Über die IFR und die ADRA

Die International Federation of Robotics sieht sich als Sprachrohr der weltweiten Robotikindustrie. Die 1987 als nicht gewinnorientierte Organisation gegründete IFR vertritt nationale Roboterverbände, Forschungseinrichtungen sowie Roboterhersteller aus mehr als zwanzig Ländern. Mehr unter: https://ifr.org/ 

ADRA: Die Europäische Partnerschaft für KI, Daten und Robotik hat mit der Europäischen Kommission eine 2,6-Milliarden-Euro-Partnerschaft ins Leben gerufen, um bei der Erforschung, Entwicklung und dem Einsatz wertorientierter, vertrauenswürdiger KI, Daten und Robotik auf der Grundlage europäischer Grundrechte, Grundsätze und Werte weltweit führend zu sein. Mehr unter: https://adr-association.eu/ 

Welche Trends und Herausforderungen sehen Sie für die Roboterindustrie?

Wir sind derzeit in einer spannenden Transformationsphase: Roboter kommen in immer mehr Ländern und Branchen zum Einsatz und werden zunehmend vernetzt. Zudem lösen neue, datenbasierte Geschäftsmodelle das klassische funktionale Geschäftsmodell ab. Das hat die Branche erkannt: Roboterunternehmen sind schon lange keine reinen Hardwareunternehmen, sondern haben enorme Softwarekompetenzen aufgebaut. Dieser Trend wird durch die Potenziale, die sich durch künstliche Intelligenz, datenbasierte Dienstleistungen und eine digitalisierte Customer Journey ergeben, weiter verstärkt. Zudem sehe ich eine Art Demokratisierung. Damit meine ich, dass der Einsatz und die Steuerung von Industrierobotern durch neue, intuitive Bedienungsoberflächen deutlich einfacher werden. Durch Low-Code- oder No-Code-Ansätze entfällt die komplizierte Programmierung, so dass auch Anwender ohne IT-Kenntnisse Roboteranwendungen konfigurieren und anpassen können. Dies ist besonders für kleine und mittelständische Betriebe relevant und interessant, da diese in der Regel keine oder nur begrenzte IT-Ressourcen haben. Daraus ergibt sich ein letzter Trend, den ich anführen möchte: Roboter sind in einigen Industrien wie der Automobilbranche seit Jahrzehnten Usus. Doch werden Branchen wie der Onlinehandel, Logistik oder Pharma verstärkt auf Robotik setzen und ihre Geschäftsabläufe automatisieren. Und ich bin überzeugt, dass weitere Branchen, die wir aktuell noch gar nicht im Blick haben, folgen werden. Das ist das Spannende an dieser Aufgabe. 

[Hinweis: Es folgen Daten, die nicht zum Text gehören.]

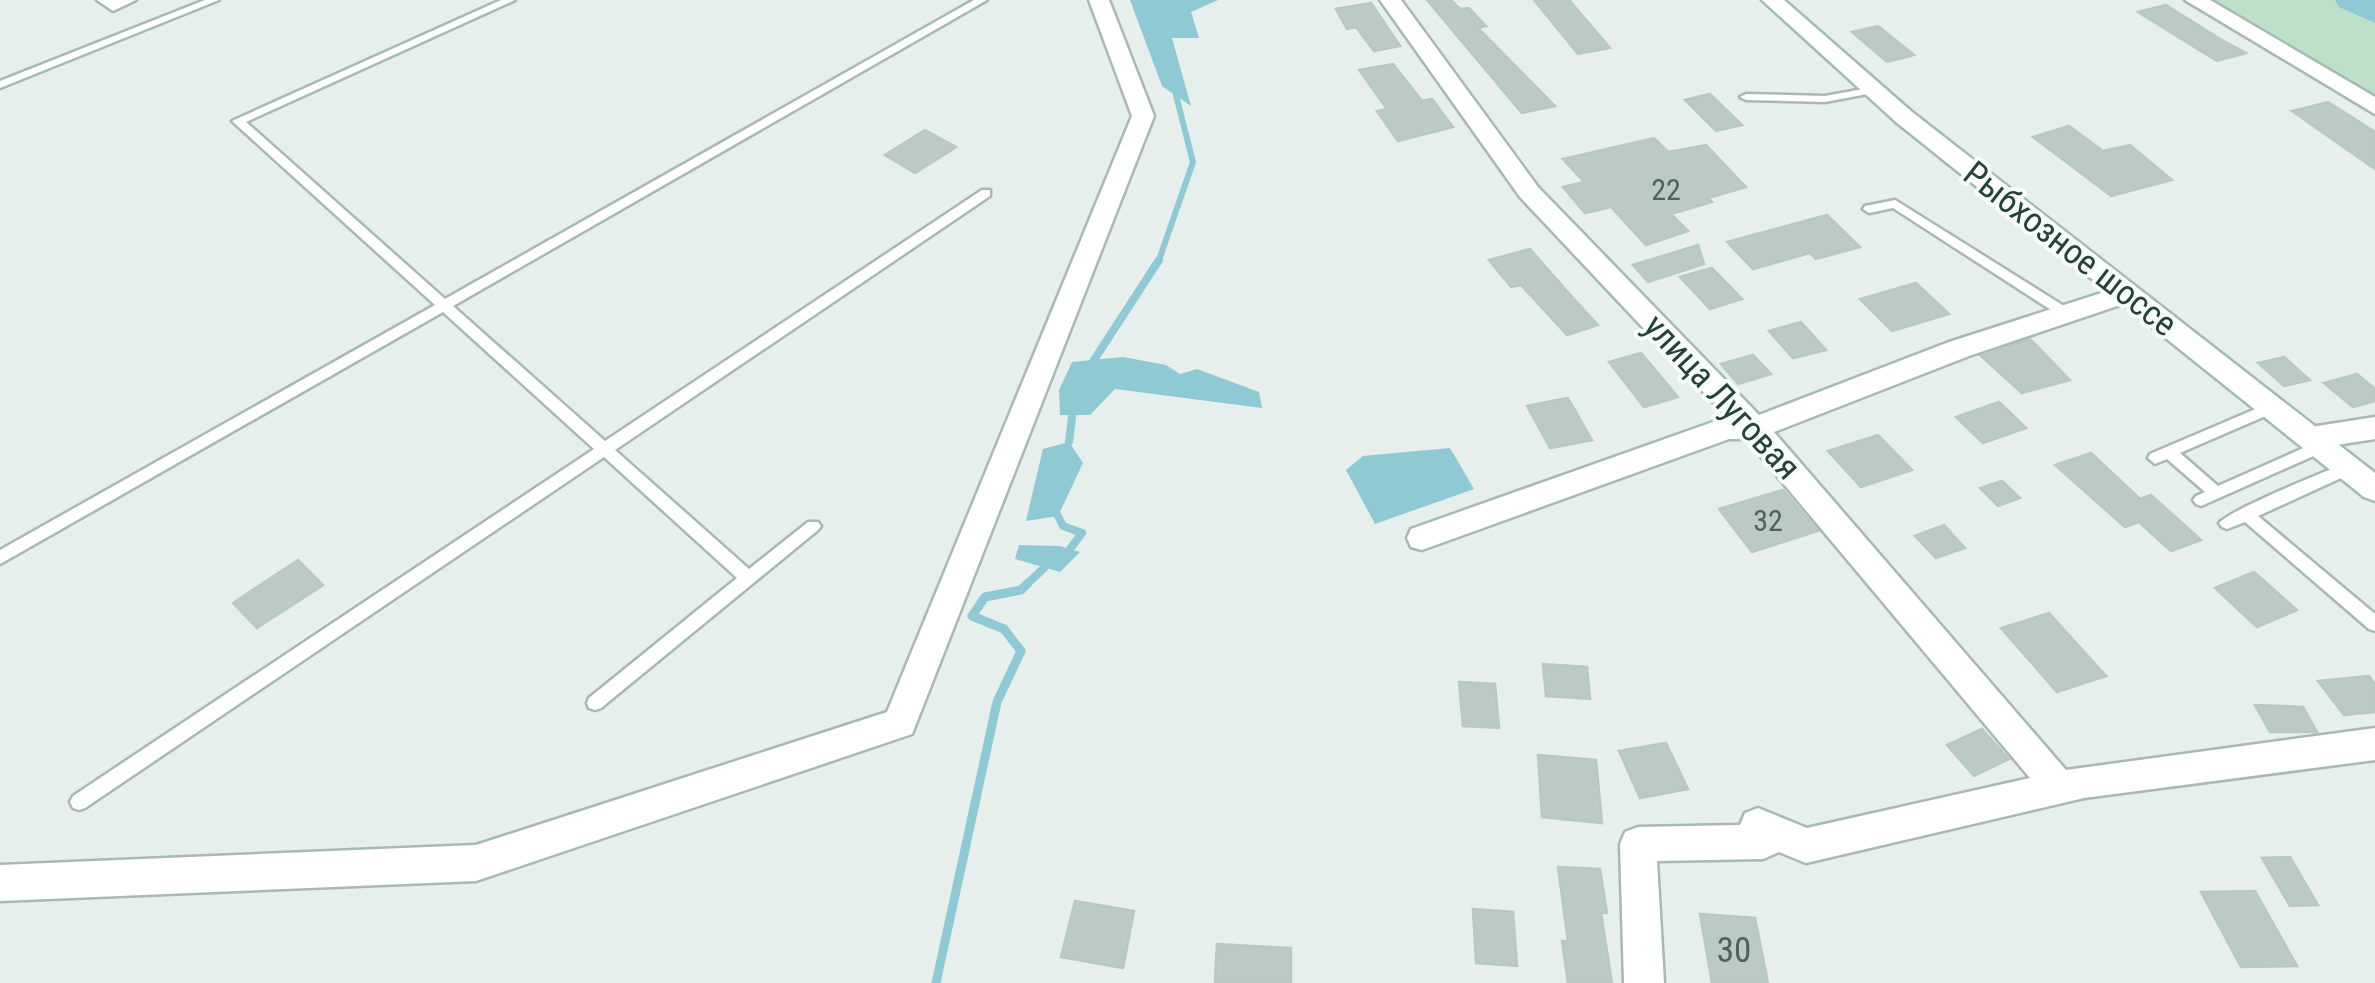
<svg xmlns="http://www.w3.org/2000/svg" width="2375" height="983" font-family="'Roboto Condensed',sans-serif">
  <rect width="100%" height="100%" fill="#e6efeb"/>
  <!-- green -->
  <path fill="#bfe0c8" d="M2206 0H2375V101Z"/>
  <!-- water -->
  <g fill="#8ec9d4">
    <path d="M1130 0H1218L1191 12 1199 38H1172L1191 106 1162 86Z"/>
    <path d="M1123 357 1166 365 1180 374 1197 369 1259 392 1262 408 1115 389 1090 415H1060L1059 390 1072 362Z"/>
    <path d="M1069 442 1083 463 1058 516 1026 521 1043 449Z"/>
    <path d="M1450 448 1474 489 1375 524 1346 470 1363 456Z"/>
    <path d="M1019 545 1060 546 1080 552 1060 572 1015 559Z"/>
  </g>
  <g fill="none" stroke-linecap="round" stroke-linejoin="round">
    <!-- stream-far2 -->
    <path stroke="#8ec9d4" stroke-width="6" d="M1158 263 1193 162 1176 95"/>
    <!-- stream-far1 -->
    <g stroke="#8ec9d4" stroke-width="8">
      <path d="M1094 360 1159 260"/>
      <path d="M1069 442 1072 417"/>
      <path d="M1058 516 1063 526 1082 533 1070 549"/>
      <path d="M1026 585 1044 568"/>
    </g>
    <!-- stream -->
    <path stroke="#8ec9d4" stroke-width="9" d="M936 983 997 702 1021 651 1004 629 972 616 985 597 1021 590 1028 583"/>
    <!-- river -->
    <path fill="#8ec9d4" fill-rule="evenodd" d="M2335 0H2375V23L2339 7Z"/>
  </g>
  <!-- building -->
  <g fill="#bbcac4" stroke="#b8c9c2" stroke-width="2.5">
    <path d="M1427 0H1451L1460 9 1469 8 1486 26 1478 28 1555 106 1522 113Z"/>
    <path d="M1534 0H1569L1610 48 1578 54Z"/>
    <path d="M1371 3 1400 46 1374 51 1356 27 1347 29 1336 9Z"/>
    <path d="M2166 5 2220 39 2246 53 2217 61 2138 12Z"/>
    <path d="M1878 26 1914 55 1887 62 1852 32Z"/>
    <path d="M1393 64 1422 101 1432 99 1453 127 1398 141 1377 111 1387 109 1359 70Z"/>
    <path d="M1710 94 1742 125 1716 131 1685 100Z"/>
    <path d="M2328 102 2375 132V169L2292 111Z"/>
    <path d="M2069 126 2103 151 2130 145 2172 180 2111 196 2033 137Z"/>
    <path d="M925 130 956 147 915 173 885 155Z"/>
    <path d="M1654 138 1668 152 1706 145 1746 187 1708 198 1712 202 1671 214 1688 231 1646 245 1611 207 1585 213 1563 187 1584 182 1563 159Z"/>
    <path d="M1827 215 1860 247 1816 259 1810 253 1753 269 1727 242Z"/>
    <path d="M1698 245 1704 264 1648 282 1633 265Z"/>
    <path d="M1530 249 1573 298 1598 325 1567 335 1521 285 1511 287 1489 260Z"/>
    <path d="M1712 268 1742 299 1710 309 1680 277Z"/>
    <path d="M1916 283 1949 314 1892 331 1860 299Z"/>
    <path d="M1801 322 1826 350 1793 358 1769 331Z"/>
    <path d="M2030 339 2070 380 2022 393 1981 356Z"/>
    <path d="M1641 353 1678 397 1644 407 1609 362Z"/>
    <path d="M1753 355 1771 374 1738 384 1721 364Z"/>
    <path d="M2284 357 2310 380 2284 386 2258 363Z"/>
    <path d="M2357 374 2375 389V401L2353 407 2324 383Z"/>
    <path d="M1568 398 1592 440 1550 448 1527 406Z"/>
    <path d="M1999 402 2026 428 1983 443 1956 417Z"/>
    <path d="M1878 435 1912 470 1861 487 1828 451Z"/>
    <path d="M2091 453 2140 499 2151 495 2201 540 2171 551 2139 522 2125 527 2055 465Z"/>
    <path d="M2002 481 2020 498 1998 506 1980 488Z"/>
    <path d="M1783 490 1818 531 1752 552 1719 509Z"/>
    <path d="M1944 525 1965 548 1936 558 1915 536Z"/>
    <path d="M298 560 323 585 257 628 233 603Z"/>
    <path d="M2254 572 2297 610 2257 627 2215 588Z"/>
    <path d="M2049 613 2106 676 2057 692 2001 628Z"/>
    <path d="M1543 664 1587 667 1590 699 1546 696Z"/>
    <path d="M2369 676 2375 684V712L2344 715 2318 681Z"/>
    <path d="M1459 682 1495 684 1499 728 1463 726Z"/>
    <path d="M2255 705 2303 707 2317 732H2270Z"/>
    <path d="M1982 729 2009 759 1974 776 1947 745Z"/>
    <path d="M1666 743 1688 789 1640 798 1619 751Z"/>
    <path d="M1538 755 1596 760 1602 823 1542 817Z"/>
    <path d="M2290 857 2318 905 2290 906 2262 858Z"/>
    <path d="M1558 867 1600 869 1607 913H1601L1612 983H1568L1562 941H1568Z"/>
    <path d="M2255 891 2297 966 2241 967 2201 892Z"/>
    <path d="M1075 901 1134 911 1123 968 1061 957Z"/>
    <path d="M1473 909 1513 912 1517 966 1476 963Z"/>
    <path d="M1700 914 1755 918 1768 983H1712Z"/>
    <path d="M1217 944 1291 948V983H1215Z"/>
  </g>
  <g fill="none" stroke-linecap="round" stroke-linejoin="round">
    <defs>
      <g id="service">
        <path d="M205 0H219L0 88V81Z"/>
        <path d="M501 0H515L246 122 445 299 974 0H987L453 306 605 441 982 190H990V196L615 450 749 569 808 522H818L821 526 818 530 601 708 595 710 589 708 587 703 589 698 737 578 604 457 85 808 79 810 73 808 70 802 73 796 594 449 443 312 0 564V550L435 305 232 121Z"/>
        <path d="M1874 87 1878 88V92L1825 102 1746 100 1740 97 1746 94 1825 96Z"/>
        <path d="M1895 200 2072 311 2074 314 2072 317H2062L1893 208 1869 213 1863 209 1865 206Z"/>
        <path d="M2272 402 2277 403 2279 407 2277 411 2180 453 2218 486 2317 442H2327L2329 446 2327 450 2201 506 2196 504 2193 500 2196 496 2205 492 2167 459 2155 464 2148 458 2150 454Z"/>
        <path d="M2349 462 2356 468 2354 472 2258 516 2375 614V631L2369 629 2245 522 2227 529 2222 527 2219 523C2232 509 2326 471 2349 462Z"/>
      </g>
      <g id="minor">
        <path d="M97 0H136L113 11Z"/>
        <path d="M1089 0H1109L1154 116 912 734 476 881 0 901V865L476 845 887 712 1132 116Z"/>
        <path d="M1380 0H1401L1538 187 1759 415 1949 342 2117 288H2135L2139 294 2135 300 1969 356 1774 432 2066 770 2375 728V760L2084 798 1806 863 1779 852 1763 859 1657 861 1664 983H1624L1620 844 1625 832 1638 827 1740 825 1745 813 1758 808 1807 828 2030 778 1746 439H1729L1422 550 1411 547 1407 538 1411 529 1727 417 1520 197Z"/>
        <path d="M2185 0H2210L2375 97V114Z"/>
        <path d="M2375 417V439L2311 449 2301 446 2297 438 2301 430 2311 427Z"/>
      </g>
      <path id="secondary" d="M1762 0H1784L1912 112 2375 473V501L2364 497 1896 122Z"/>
    </defs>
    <!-- service casing -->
    <use href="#service" stroke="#a8b8b2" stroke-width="5"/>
    <!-- minor casing -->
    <use href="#minor" stroke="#a8b8b2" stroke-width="5"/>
    <!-- secondary casing -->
    <use href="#secondary" stroke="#a4bbb3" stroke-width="5"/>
    <!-- service -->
    <use href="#service" fill="#fff" fill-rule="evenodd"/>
    <!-- minor -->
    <use href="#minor" fill="#fff" fill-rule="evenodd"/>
    <!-- secondary -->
    <use href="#secondary" fill="#fff" fill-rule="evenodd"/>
  </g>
  <g text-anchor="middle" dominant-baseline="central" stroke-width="8" stroke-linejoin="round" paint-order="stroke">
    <!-- number labels -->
    <g font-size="30" fill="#4a645c">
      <text x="1666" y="189">22</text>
      <text x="1768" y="520">32</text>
    </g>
    <!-- street labels -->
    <g font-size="35" fill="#24423a" stroke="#f7fbf9">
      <text transform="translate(2070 249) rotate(38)">Рыбхозное шоссе</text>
      <text transform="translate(1722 397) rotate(47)">улица Луговая</text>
    </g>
    <!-- near-number labels -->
    <g font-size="35" fill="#4a645c">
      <text x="1734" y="950">30</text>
    </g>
  </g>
</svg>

Wie schaffen Sie es trotz der vielen Verpflichtungen, zu entspannen und eine ausgeglichene Work-Life-Balance aufrecht zu erhalten?

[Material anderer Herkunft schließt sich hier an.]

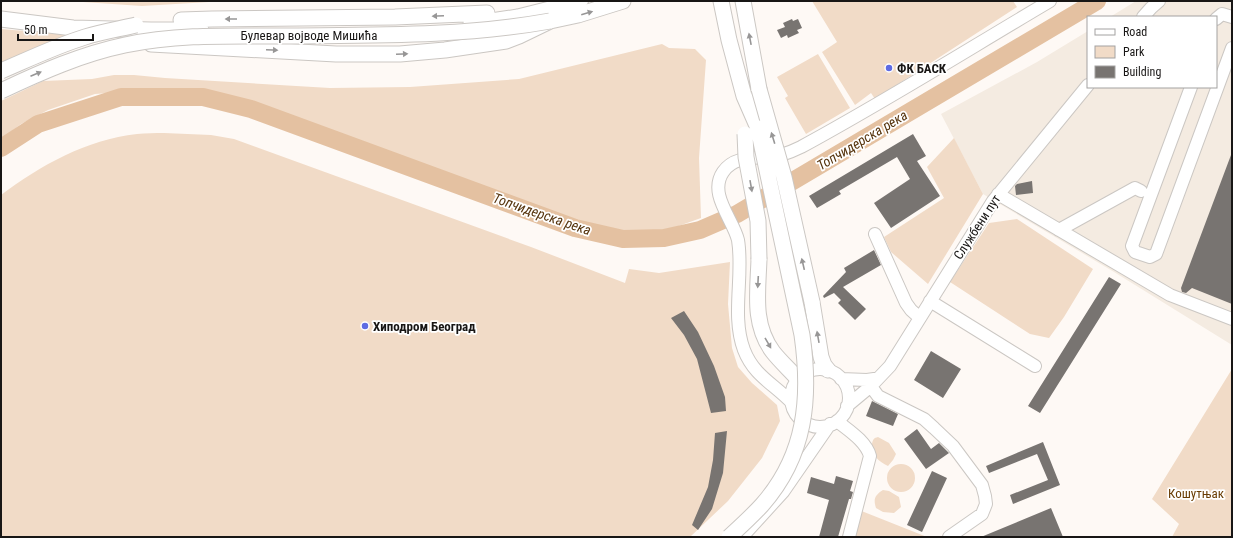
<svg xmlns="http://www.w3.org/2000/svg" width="1233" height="538" font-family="'Roboto Condensed',sans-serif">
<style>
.built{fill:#f4ebe1}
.green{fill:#f1dbc7}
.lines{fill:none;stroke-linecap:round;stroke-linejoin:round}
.river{stroke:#e4c1a1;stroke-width:18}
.building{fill:#787471}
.minor-casing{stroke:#cbc7c3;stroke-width:14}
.major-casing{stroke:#cbc7c3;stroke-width:17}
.minor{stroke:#fff;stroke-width:12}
.major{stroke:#fff;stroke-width:15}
.major-bridge-casing{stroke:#cbc7c3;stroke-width:17;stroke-linecap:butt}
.major-bridge{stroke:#fff;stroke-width:15}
.oneway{fill:#979696}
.poi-dot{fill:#5e6be3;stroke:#fff;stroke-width:1.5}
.labels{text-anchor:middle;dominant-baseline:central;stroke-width:3.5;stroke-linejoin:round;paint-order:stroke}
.street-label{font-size:13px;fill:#181615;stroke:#fff}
.poi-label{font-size:13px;font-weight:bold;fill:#181615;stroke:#fff;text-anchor:start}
.park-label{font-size:13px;fill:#693c03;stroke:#fff}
.water-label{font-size:14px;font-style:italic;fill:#55330c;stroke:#fff}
</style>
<rect width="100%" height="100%" fill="#fef9f5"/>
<path class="built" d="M 1136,1 L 1232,1 L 1232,345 L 1114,272 L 983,194 L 941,114 L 1037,62 L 1088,31 L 1088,87 L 1216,87 L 1216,17 L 1110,17 Z"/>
<path class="green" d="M 68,1 L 226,1 L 142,6 Z
M 812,1 L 1013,1 L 1017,7 L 875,99 L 871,93 L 855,105 L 822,52 L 837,42 Z
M 1,29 L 71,35 L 1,65 Z
M 662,44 L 669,48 L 695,49 L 706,60 L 699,158 L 701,218 L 645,238 L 542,211 L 396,156 L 222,95 L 204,92 L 122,92 L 95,94 L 48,110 L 21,124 L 1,139 L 1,101 L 43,81 L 92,79 L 114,75 L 134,75 L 165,78 L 330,88 L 410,87 L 519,79 Z
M 818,54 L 850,108 L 806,134 L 785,98 L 788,96 L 777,77 Z
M 164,133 L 211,135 L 234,139 L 531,247 L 625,283 L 629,269 L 659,273 L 730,262 L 728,304 L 732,348 L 738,367 L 752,383 L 777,405 L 780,421 L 762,458 L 728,501 L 690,537 L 1,537 L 1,195 C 41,165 86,140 137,134 C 146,133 155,133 164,133 Z
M 954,138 L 983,194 L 928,284 L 891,252 L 884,237 L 944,198 L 927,167 Z
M 1017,219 L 1093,269 L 1064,317 L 1049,338 L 1030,334 L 950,282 L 989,223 Z
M 1232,369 L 1232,537 L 1172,537 L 1179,524 L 1152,499 Z
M 878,437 L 889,443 L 896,454 L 893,460 L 888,466 C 878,461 871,455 872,444 C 873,439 874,438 878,437 Z
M887 478a14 14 0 1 1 28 0a14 14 0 1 1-28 0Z
M 883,490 L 889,491 L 899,497 L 901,507 L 894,513 L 883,512 L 876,508 C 873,499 875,495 883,490 Z
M 859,510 L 927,537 L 853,537 Z"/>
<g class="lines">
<path class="river" d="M 1,148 L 38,124 L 121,97 L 203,97 L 251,109 L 575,228 L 623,239 L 664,238 L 700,230 L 737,214 L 1097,1"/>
</g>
<path class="building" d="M 792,19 L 793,21 L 798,19 L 802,28 L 797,30 L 799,33 L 788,38 L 787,35 L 781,38 L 777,30 L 785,27 L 783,23 Z
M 913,134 L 926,156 L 917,161 L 940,196 L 891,228 L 874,203 L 910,179 L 897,157 L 839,191 L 841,194 L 817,208 L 809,196 Z
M 1231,155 L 1232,155 L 1232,304 L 1192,288 L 1186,293 L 1182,292 L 1181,288 Z
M 1032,181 L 1033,193 L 1016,195 L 1015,186 L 1017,184 Z
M 874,250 L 881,265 L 843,287 L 866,309 L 855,320 L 838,303 L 841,300 L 834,293 L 824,298 L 823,296 L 846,272 L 844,268 Z
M 1109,277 L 1121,284 L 1040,413 L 1028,406 Z
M 684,311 L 698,332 L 714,366 L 725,397 L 726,411 L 711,413 L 697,359 L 684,335 L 671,318 Z
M 931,351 L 961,369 L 943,398 L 914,380 Z
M 872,401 L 898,414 L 893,426 L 866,416 Z
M 917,429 L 931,449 L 939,443 L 949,453 L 926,469 L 904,439 Z
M 727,431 L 723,473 L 712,509 L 698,530 L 692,525 L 708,487 L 713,460 L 715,433 Z
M 1043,442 L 1060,485 L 1013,504 L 1010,495 L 1048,480 L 1037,454 L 989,473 L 986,466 Z
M 932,471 L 947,478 L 922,532 L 907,525 Z
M 836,476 L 853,481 L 850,491 L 853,492 L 851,499 L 849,499 L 838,537 L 819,537 L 829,500 L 807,493 L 811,477 L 834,484 Z
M 1051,508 L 1063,537 L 981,537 Z"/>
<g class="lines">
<g class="minor-casing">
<path id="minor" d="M 570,4 L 582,1
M 1143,17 L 1151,8 L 1159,1
M 1216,19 L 1222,14 L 1232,17
M 1191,87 L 1132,246 L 1135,252 L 1150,257 L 1156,254 L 1232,48
M 998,194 L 1170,295 L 1232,319
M 1059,230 L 1135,188 L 1141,191
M 875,234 L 906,303 L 911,310 L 920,318
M 930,301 L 1035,366
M791 398a29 29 0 1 1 58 0a29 29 0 1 1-58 0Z
M 841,379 L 867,380 L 874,379
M 867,381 L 878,396 L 924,419 L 934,428 L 953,446 L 982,485 L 985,496 L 986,504 L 982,514 L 949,537
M 792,403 C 774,384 754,376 744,350 C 731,316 744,275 738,240 C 733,219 708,194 723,172 C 736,153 761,160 781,155 C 788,153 795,150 801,147 C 886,101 967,50 1050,1
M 847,406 L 871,386 L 890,366 L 993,201 L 1088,85
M 837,421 C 848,430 866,441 870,456 L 849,537
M 742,537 L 783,492 L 830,424"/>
</g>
<g class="major-casing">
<path id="major" d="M 721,1 L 729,40 L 744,96 L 758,128
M 743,1 L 759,89 L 759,101
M 1,19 L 73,28 L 151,30 L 201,30
M 181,20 L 212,19 L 395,17 L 487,13
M 471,24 L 518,17 L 570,4
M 151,44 L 336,54 L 400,54 L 445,50 L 506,41 L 519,36 L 550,21 L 578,15 L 623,1
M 759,259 C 758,291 752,324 773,352 C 780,361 790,370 798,379
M 812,302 L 821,357 L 824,365 L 828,370"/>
</g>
<use href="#minor" class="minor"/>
<use href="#major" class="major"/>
<g class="major-bridge-casing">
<path id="major-bridge" d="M 1,71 C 29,59 56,46 85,37 C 101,32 119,29 136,25
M 759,89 L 784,177 L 812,302
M 1,91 C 41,72 82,54 125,45 C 177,34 230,36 282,36 C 372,35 461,37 550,21
M 745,134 L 746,157 L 758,221 L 759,259
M 729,537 C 740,527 752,516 762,505 C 806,455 811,398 802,335 L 758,128"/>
</g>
<use href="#major-bridge" class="major-bridge"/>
</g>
<defs><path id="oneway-solid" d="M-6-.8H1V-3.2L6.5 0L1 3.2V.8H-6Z"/></defs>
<g class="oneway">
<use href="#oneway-solid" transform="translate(587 13) rotate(-16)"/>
<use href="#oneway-solid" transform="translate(438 16) rotate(178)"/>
<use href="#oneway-solid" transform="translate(231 19) rotate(180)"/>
<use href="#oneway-solid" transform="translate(750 39) rotate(-101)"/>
<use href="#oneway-solid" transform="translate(272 50) rotate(3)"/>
<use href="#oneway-solid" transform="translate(402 54) rotate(-3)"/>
<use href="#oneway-solid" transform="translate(36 74) rotate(-23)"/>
<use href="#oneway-solid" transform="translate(773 138) rotate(-107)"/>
<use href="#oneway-solid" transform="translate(751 186) rotate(80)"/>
<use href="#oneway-solid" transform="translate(803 264) rotate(-103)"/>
<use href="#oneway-solid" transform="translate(758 282) rotate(93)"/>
<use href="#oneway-solid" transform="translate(818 337) rotate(-100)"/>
<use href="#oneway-solid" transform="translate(768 343) rotate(60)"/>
</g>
<g class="poi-dot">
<circle cx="889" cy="68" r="4"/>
<circle cx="365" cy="326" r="4"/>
</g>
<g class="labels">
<g class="street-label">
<text x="309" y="35">Булевар војводе Мишића</text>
<text transform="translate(977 227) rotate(-57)">Службени пут</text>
</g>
<g class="poi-label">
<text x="897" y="68">ФК БАСК</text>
<text x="373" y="326">Хиподром Београд</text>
</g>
<g class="park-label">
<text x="1196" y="493">Кошутњак</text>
</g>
<g class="water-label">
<text transform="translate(862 140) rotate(-31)">Топчидерска река</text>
<text transform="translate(542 214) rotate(19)">Топчидерска река</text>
</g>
</g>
<rect width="1233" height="538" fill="none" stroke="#181615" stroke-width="4"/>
<rect x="1087" y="16" width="130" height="72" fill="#ffffff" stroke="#a3a2a1"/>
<rect x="1095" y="29" width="20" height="6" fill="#ffffff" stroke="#a3a2a1"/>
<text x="1123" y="36" font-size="12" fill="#181615">Road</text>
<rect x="1095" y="46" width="20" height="12" fill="#f1dbc7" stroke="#a3a2a1"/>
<text x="1123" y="56" font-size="12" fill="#181615">Park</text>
<rect x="1095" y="66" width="20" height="12" fill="#787471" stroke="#a3a2a1"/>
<text x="1123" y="76" font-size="12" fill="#181615">Building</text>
<path d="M18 34v6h75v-6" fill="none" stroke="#181615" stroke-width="2"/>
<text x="24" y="34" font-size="12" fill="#181615" stroke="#ffffff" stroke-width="3" paint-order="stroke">50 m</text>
</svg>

Ich kann sehr gut abschalten – wenn ich bei meiner Familie bin, schalte ich auf Privatleben um und lasse das Berufliche außen vor. Diese Fähigkeit habe ich mir in den letzten Jahren erarbeitet. Zudem spielt Sport eine wichtige Rolle in meinem Leben. Ich habe feste Zeiten in meinem Kalender geblockt und diese sind mir heilig. Doch nicht nur Sport und Bewegung sind ein wichtiger Kontrapunkt zu der teilweise doch sehr abstrakten Kopfarbeit. Mir ist es wichtig, in der Freizeit etwas mit den Händen zu machen, sei es mit LEGO-Steinen zu bauen oder zu backen.  

Zur Person

Marina Bill ist Leiterin Global Marketing & Sales des ABB-Geschäftsbereichs Robotik & Fertigungsautomation, der rund 11.000 Mitarbeitende an über 100 Standorten in 53 Ländern beschäftigt. Sie verfügt über mehr als 25 Jahre Erfahrung in einer Reihe von Management-, Vertriebs- und Marketingpositionen. Marina Bill hat die schwedische und schweizerische Staatsbürgerschaft und schloss ihr Studium an der Königlich-Technischen-Hochschule von Stockholm mit einem Diplom in Thermodynamik ab.